Supplied entries:
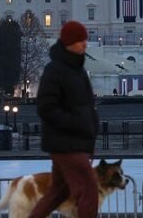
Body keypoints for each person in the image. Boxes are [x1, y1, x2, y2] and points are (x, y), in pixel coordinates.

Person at [29, 21, 99, 218]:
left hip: (75, 142)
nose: (85, 44)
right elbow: (45, 107)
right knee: (88, 190)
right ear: (69, 43)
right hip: (66, 143)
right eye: (80, 40)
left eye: (85, 39)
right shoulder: (56, 70)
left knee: (58, 193)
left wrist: (89, 135)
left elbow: (86, 107)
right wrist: (75, 125)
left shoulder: (77, 70)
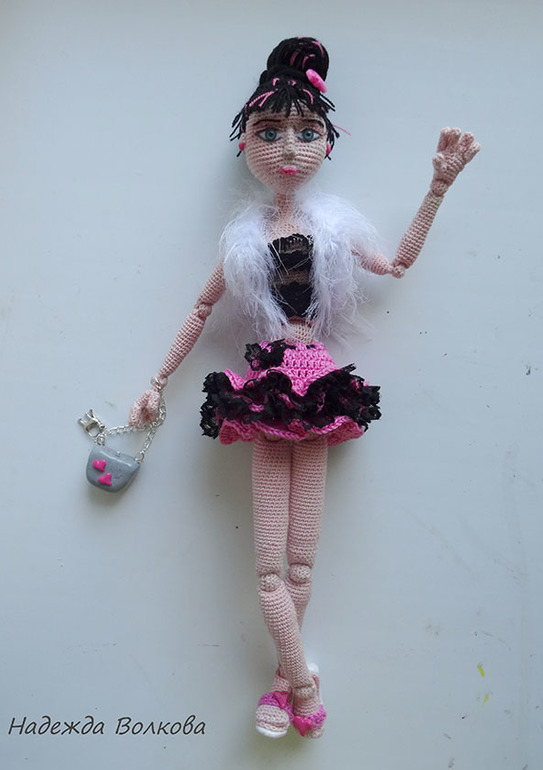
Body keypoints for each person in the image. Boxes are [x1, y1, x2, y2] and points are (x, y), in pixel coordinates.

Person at [129, 37, 480, 738]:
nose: (288, 147)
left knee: (299, 561)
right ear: (245, 144)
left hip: (317, 386)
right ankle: (300, 681)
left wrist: (438, 186)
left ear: (326, 141)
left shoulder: (334, 227)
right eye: (269, 132)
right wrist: (158, 379)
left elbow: (394, 265)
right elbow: (200, 308)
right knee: (268, 571)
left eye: (306, 131)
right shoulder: (240, 242)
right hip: (265, 390)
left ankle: (278, 684)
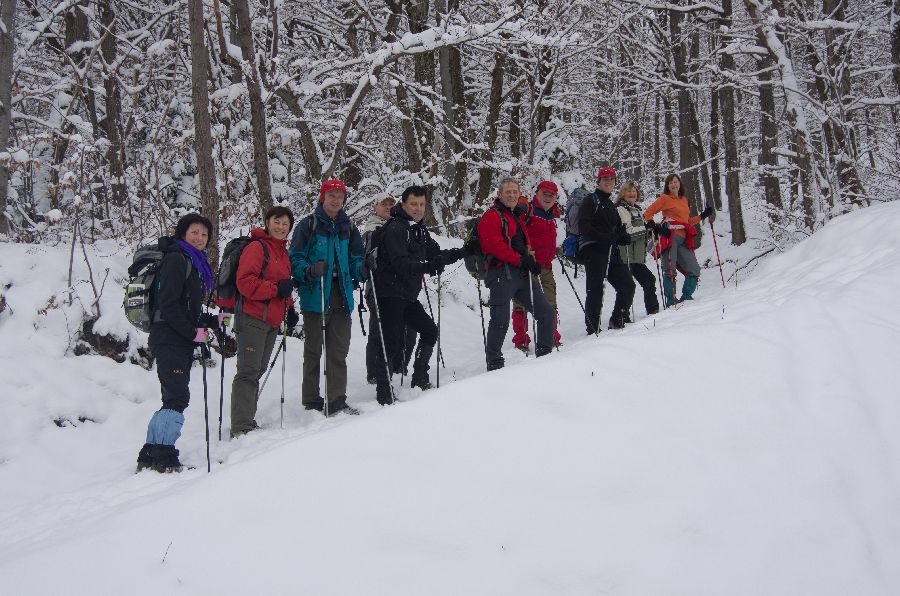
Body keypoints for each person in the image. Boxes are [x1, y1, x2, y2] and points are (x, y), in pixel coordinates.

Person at [136, 213, 219, 473]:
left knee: (172, 396)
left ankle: (150, 453)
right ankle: (164, 457)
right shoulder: (176, 259)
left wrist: (213, 321)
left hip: (174, 338)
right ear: (183, 233)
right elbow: (169, 305)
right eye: (195, 232)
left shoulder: (190, 262)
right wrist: (192, 333)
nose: (200, 238)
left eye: (204, 234)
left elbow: (187, 310)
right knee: (177, 398)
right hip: (170, 338)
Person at [369, 185, 464, 403]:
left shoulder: (419, 230)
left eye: (422, 204)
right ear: (403, 205)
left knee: (429, 331)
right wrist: (429, 267)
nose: (418, 208)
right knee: (391, 343)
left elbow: (438, 254)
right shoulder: (396, 228)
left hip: (407, 296)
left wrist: (465, 251)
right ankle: (384, 392)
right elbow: (401, 263)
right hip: (389, 294)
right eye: (414, 204)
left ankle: (419, 377)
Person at [289, 179, 365, 416]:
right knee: (313, 350)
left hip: (341, 294)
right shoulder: (308, 225)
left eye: (340, 196)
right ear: (322, 197)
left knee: (338, 350)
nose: (335, 200)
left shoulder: (348, 227)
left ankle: (336, 400)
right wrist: (310, 270)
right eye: (331, 195)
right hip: (315, 293)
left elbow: (355, 258)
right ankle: (311, 401)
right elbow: (295, 258)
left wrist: (363, 268)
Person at [229, 206, 299, 438]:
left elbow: (283, 286)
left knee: (257, 369)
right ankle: (241, 426)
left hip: (271, 321)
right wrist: (276, 290)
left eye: (285, 224)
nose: (281, 227)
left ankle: (247, 419)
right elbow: (245, 283)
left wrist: (289, 308)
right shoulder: (256, 248)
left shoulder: (282, 252)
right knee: (248, 371)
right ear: (268, 223)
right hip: (252, 318)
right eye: (277, 222)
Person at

What the task asks:
Please copy out the entries above exactly as they appear, but skip their images.

Answer to this exercise:
Body keypoints for each person in the image. Boxes are [x1, y1, x2, y2] and points are (x, y), in pixel coordinates.

Person at [29, 21, 99, 218]:
left hip: (75, 142)
nose: (85, 44)
right elbow: (45, 107)
right knee: (88, 190)
right ear: (69, 43)
right hip: (66, 143)
right eye: (80, 40)
left eye: (85, 39)
right shoulder: (56, 70)
left knee: (58, 193)
left wrist: (89, 135)
left elbow: (86, 107)
right wrist: (75, 125)
left shoulder: (77, 70)
Body keypoints for each person in the image. Boxes are [x1, y1, x2, y2] and points are (x, y), in pixel coordinates.

Person at [129, 37, 480, 738]:
nose: (288, 147)
left knee: (299, 561)
right ear: (245, 144)
left hip: (317, 386)
right ankle: (300, 681)
left wrist: (438, 186)
left ear: (326, 141)
left shoulder: (334, 227)
right eye: (269, 132)
right wrist: (158, 379)
left elbow: (394, 265)
right elbow: (200, 308)
right knee: (268, 571)
left eye: (306, 131)
right shoulder: (240, 242)
right hip: (265, 390)
left ankle: (278, 684)
Body keypoints for each person in the image. Boxes are [x1, y1, x2, y2] and points are (x, y), in pixel coordinates.

Person at [136, 213, 219, 473]:
left knee: (172, 396)
left ankle: (150, 453)
right ankle: (164, 457)
right shoulder: (176, 259)
left wrist: (213, 321)
left hip: (174, 338)
right ear: (183, 233)
right elbow: (169, 305)
right eye: (195, 232)
left shoulder: (190, 262)
right wrist: (192, 333)
nose: (200, 238)
left eye: (204, 234)
left elbow: (187, 310)
right knee: (177, 398)
right hip: (170, 338)
Person at [369, 185, 464, 403]:
left shoulder: (419, 230)
left eye: (422, 204)
right ear: (403, 205)
left knee: (429, 331)
right wrist: (429, 267)
nose: (418, 208)
right knee: (391, 343)
left elbow: (438, 254)
right shoulder: (396, 228)
left hip: (407, 296)
left wrist: (465, 251)
right ankle: (384, 392)
right elbow: (401, 263)
right hip: (389, 294)
right eye: (414, 204)
left ankle: (419, 377)
Person at [289, 179, 365, 416]:
right knee: (313, 350)
left hip: (341, 294)
right shoulder: (308, 225)
left eye: (340, 196)
right ear: (322, 197)
left knee: (338, 350)
nose: (335, 200)
left shoulder: (348, 227)
left ankle: (336, 400)
right wrist: (310, 270)
right eye: (331, 195)
right hip: (315, 293)
left elbow: (355, 258)
right ankle: (311, 401)
right elbow: (295, 258)
left wrist: (363, 268)
Person at [229, 206, 299, 438]:
left elbow: (283, 286)
left knee: (257, 369)
right ankle: (241, 426)
left hip: (271, 321)
right wrist: (276, 290)
left eye: (285, 224)
nose: (281, 227)
left ankle: (247, 419)
right elbow: (245, 283)
left wrist: (289, 308)
right shoulder: (256, 248)
left shoulder: (282, 252)
right knee: (248, 371)
right ear: (268, 223)
right hip: (252, 318)
right eye: (277, 222)
Person at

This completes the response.